Entries taken from a collection:
:::
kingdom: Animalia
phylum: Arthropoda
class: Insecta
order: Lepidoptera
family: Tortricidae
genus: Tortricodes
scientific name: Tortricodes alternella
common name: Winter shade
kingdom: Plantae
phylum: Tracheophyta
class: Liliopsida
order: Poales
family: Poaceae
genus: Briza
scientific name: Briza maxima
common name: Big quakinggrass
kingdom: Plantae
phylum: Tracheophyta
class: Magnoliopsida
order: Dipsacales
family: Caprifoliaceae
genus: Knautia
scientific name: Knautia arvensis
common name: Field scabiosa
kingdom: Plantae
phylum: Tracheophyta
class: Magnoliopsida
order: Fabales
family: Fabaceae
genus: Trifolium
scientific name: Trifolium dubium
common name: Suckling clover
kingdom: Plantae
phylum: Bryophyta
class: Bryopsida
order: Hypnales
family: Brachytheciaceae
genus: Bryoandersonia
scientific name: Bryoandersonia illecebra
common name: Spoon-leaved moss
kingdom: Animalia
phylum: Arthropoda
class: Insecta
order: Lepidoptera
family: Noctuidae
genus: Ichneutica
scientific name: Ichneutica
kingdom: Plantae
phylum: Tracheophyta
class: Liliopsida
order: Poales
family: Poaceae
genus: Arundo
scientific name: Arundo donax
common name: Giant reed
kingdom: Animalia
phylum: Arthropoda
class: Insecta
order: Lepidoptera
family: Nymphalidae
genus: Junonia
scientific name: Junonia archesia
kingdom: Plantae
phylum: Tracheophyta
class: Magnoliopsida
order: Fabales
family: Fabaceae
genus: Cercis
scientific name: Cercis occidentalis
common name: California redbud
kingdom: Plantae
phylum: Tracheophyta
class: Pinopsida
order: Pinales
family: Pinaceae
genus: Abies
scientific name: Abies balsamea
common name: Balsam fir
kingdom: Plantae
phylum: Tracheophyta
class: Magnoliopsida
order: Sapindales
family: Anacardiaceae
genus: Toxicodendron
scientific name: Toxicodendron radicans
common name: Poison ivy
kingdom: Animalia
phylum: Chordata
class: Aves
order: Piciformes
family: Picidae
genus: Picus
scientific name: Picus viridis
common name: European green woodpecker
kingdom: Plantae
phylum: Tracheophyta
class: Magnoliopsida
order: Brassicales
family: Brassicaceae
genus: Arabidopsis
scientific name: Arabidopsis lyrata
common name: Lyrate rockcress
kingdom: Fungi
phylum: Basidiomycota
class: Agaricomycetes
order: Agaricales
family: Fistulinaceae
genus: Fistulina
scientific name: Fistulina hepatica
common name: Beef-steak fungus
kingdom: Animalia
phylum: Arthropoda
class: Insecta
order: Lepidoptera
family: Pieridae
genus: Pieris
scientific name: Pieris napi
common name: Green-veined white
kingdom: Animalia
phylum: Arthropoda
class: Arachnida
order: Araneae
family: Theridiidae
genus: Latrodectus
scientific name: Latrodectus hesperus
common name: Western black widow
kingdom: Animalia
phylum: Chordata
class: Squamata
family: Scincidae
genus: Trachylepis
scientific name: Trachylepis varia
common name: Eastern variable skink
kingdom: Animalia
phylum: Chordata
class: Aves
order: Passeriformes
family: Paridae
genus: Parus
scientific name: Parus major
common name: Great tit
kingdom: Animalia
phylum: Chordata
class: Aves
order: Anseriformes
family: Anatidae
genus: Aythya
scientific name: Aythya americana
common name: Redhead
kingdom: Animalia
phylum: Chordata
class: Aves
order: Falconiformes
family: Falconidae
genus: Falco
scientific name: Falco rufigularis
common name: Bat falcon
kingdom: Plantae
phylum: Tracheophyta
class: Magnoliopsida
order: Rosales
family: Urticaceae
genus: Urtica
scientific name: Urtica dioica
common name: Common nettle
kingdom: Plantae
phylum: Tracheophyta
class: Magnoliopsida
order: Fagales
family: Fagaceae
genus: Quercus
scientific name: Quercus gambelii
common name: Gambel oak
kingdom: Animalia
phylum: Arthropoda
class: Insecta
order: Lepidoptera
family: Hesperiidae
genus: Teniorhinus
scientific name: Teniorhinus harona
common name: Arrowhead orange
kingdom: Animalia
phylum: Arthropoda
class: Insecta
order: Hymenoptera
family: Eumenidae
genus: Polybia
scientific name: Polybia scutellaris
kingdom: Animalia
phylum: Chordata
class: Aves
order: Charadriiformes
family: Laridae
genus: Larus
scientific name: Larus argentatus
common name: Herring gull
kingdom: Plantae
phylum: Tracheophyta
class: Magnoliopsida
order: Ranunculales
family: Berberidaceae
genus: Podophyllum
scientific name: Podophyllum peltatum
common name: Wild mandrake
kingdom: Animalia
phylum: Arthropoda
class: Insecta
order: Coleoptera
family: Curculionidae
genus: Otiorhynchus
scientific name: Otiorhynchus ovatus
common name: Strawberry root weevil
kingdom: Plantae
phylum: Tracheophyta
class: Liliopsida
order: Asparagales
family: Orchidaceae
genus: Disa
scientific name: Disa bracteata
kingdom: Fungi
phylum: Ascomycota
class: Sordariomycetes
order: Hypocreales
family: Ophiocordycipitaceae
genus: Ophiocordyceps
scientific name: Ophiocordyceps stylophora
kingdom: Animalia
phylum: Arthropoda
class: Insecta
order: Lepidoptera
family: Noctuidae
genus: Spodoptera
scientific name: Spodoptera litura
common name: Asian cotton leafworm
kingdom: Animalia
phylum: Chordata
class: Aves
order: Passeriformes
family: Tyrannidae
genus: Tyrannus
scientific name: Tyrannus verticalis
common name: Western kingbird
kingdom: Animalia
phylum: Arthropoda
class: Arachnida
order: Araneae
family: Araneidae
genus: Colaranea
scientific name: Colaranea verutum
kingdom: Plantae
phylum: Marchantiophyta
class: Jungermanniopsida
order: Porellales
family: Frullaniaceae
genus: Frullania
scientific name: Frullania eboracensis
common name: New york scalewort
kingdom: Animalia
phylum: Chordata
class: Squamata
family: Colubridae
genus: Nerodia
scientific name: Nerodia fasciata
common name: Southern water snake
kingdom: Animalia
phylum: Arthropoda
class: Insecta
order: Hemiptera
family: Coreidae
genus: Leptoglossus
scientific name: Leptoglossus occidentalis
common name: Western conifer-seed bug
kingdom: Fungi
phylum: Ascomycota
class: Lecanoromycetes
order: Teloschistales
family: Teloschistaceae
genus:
:::
#### The request:
Please write out every line of the records above, keeping each one unchanged.

#### Response below:
kingdom: Animalia
phylum: Arthropoda
class: Insecta
order: Lepidoptera
family: Tortricidae
genus: Tortricodes
scientific name: Tortricodes alternella
common name: Winter shade
kingdom: Plantae
phylum: Tracheophyta
class: Liliopsida
order: Poales
family: Poaceae
genus: Briza
scientific name: Briza maxima
common name: Big quakinggrass
kingdom: Plantae
phylum: Tracheophyta
class: Magnoliopsida
order: Dipsacales
family: Caprifoliaceae
genus: Knautia
scientific name: Knautia arvensis
common name: Field scabiosa
kingdom: Plantae
phylum: Tracheophyta
class: Magnoliopsida
order: Fabales
family: Fabaceae
genus: Trifolium
scientific name: Trifolium dubium
common name: Suckling clover
kingdom: Plantae
phylum: Bryophyta
class: Bryopsida
order: Hypnales
family: Brachytheciaceae
genus: Bryoandersonia
scientific name: Bryoandersonia illecebra
common name: Spoon-leaved moss
kingdom: Animalia
phylum: Arthropoda
class: Insecta
order: Lepidoptera
family: Noctuidae
genus: Ichneutica
scientific name: Ichneutica
kingdom: Plantae
phylum: Tracheophyta
class: Liliopsida
order: Poales
family: Poaceae
genus: Arundo
scientific name: Arundo donax
common name: Giant reed
kingdom: Animalia
phylum: Arthropoda
class: Insecta
order: Lepidoptera
family: Nymphalidae
genus: Junonia
scientific name: Junonia archesia
kingdom: Plantae
phylum: Tracheophyta
class: Magnoliopsida
order: Fabales
family: Fabaceae
genus: Cercis
scientific name: Cercis occidentalis
common name: California redbud
kingdom: Plantae
phylum: Tracheophyta
class: Pinopsida
order: Pinales
family: Pinaceae
genus: Abies
scientific name: Abies balsamea
common name: Balsam fir
kingdom: Plantae
phylum: Tracheophyta
class: Magnoliopsida
order: Sapindales
family: Anacardiaceae
genus: Toxicodendron
scientific name: Toxicodendron radicans
common name: Poison ivy
kingdom: Animalia
phylum: Chordata
class: Aves
order: Piciformes
family: Picidae
genus: Picus
scientific name: Picus viridis
common name: European green woodpecker
kingdom: Plantae
phylum: Tracheophyta
class: Magnoliopsida
order: Brassicales
family: Brassicaceae
genus: Arabidopsis
scientific name: Arabidopsis lyrata
common name: Lyrate rockcress
kingdom: Fungi
phylum: Basidiomycota
class: Agaricomycetes
order: Agaricales
family: Fistulinaceae
genus: Fistulina
scientific name: Fistulina hepatica
common name: Beef-steak fungus
kingdom: Animalia
phylum: Arthropoda
class: Insecta
order: Lepidoptera
family: Pieridae
genus: Pieris
scientific name: Pieris napi
common name: Green-veined white
kingdom: Animalia
phylum: Arthropoda
class: Arachnida
order: Araneae
family: Theridiidae
genus: Latrodectus
scientific name: Latrodectus hesperus
common name: Western black widow
kingdom: Animalia
phylum: Chordata
class: Squamata
family: Scincidae
genus: Trachylepis
scientific name: Trachylepis varia
common name: Eastern variable skink
kingdom: Animalia
phylum: Chordata
class: Aves
order: Passeriformes
family: Paridae
genus: Parus
scientific name: Parus major
common name: Great tit
kingdom: Animalia
phylum: Chordata
class: Aves
order: Anseriformes
family: Anatidae
genus: Aythya
scientific name: Aythya americana
common name: Redhead
kingdom: Animalia
phylum: Chordata
class: Aves
order: Falconiformes
family: Falconidae
genus: Falco
scientific name: Falco rufigularis
common name: Bat falcon
kingdom: Plantae
phylum: Tracheophyta
class: Magnoliopsida
order: Rosales
family: Urticaceae
genus: Urtica
scientific name: Urtica dioica
common name: Common nettle
kingdom: Plantae
phylum: Tracheophyta
class: Magnoliopsida
order: Fagales
family: Fagaceae
genus: Quercus
scientific name: Quercus gambelii
common name: Gambel oak
kingdom: Animalia
phylum: Arthropoda
class: Insecta
order: Lepidoptera
family: Hesperiidae
genus: Teniorhinus
scientific name: Teniorhinus harona
common name: Arrowhead orange
kingdom: Animalia
phylum: Arthropoda
class: Insecta
order: Hymenoptera
family: Eumenidae
genus: Polybia
scientific name: Polybia scutellaris
kingdom: Animalia
phylum: Chordata
class: Aves
order: Charadriiformes
family: Laridae
genus: Larus
scientific name: Larus argentatus
common name: Herring gull
kingdom: Plantae
phylum: Tracheophyta
class: Magnoliopsida
order: Ranunculales
family: Berberidaceae
genus: Podophyllum
scientific name: Podophyllum peltatum
common name: Wild mandrake
kingdom: Animalia
phylum: Arthropoda
class: Insecta
order: Coleoptera
family: Curculionidae
genus: Otiorhynchus
scientific name: Otiorhynchus ovatus
common name: Strawberry root weevil
kingdom: Plantae
phylum: Tracheophyta
class: Liliopsida
order: Asparagales
family: Orchidaceae
genus: Disa
scientific name: Disa bracteata
kingdom: Fungi
phylum: Ascomycota
class: Sordariomycetes
order: Hypocreales
family: Ophiocordycipitaceae
genus: Ophiocordyceps
scientific name: Ophiocordyceps stylophora
kingdom: Animalia
phylum: Arthropoda
class: Insecta
order: Lepidoptera
family: Noctuidae
genus: Spodoptera
scientific name: Spodoptera litura
common name: Asian cotton leafworm
kingdom: Animalia
phylum: Chordata
class: Aves
order: Passeriformes
family: Tyrannidae
genus: Tyrannus
scientific name: Tyrannus verticalis
common name: Western kingbird
kingdom: Animalia
phylum: Arthropoda
class: Arachnida
order: Araneae
family: Araneidae
genus: Colaranea
scientific name: Colaranea verutum
kingdom: Plantae
phylum: Marchantiophyta
class: Jungermanniopsida
order: Porellales
family: Frullaniaceae
genus: Frullania
scientific name: Frullania eboracensis
common name: New york scalewort
kingdom: Animalia
phylum: Chordata
class: Squamata
family: Colubridae
genus: Nerodia
scientific name: Nerodia fasciata
common name: Southern water snake
kingdom: Animalia
phylum: Arthropoda
class: Insecta
order: Hemiptera
family: Coreidae
genus: Leptoglossus
scientific name: Leptoglossus occidentalis
common name: Western conifer-seed bug
kingdom: Fungi
phylum: Ascomycota
class: Lecanoromycetes
order: Teloschistales
family: Teloschistaceae
genus:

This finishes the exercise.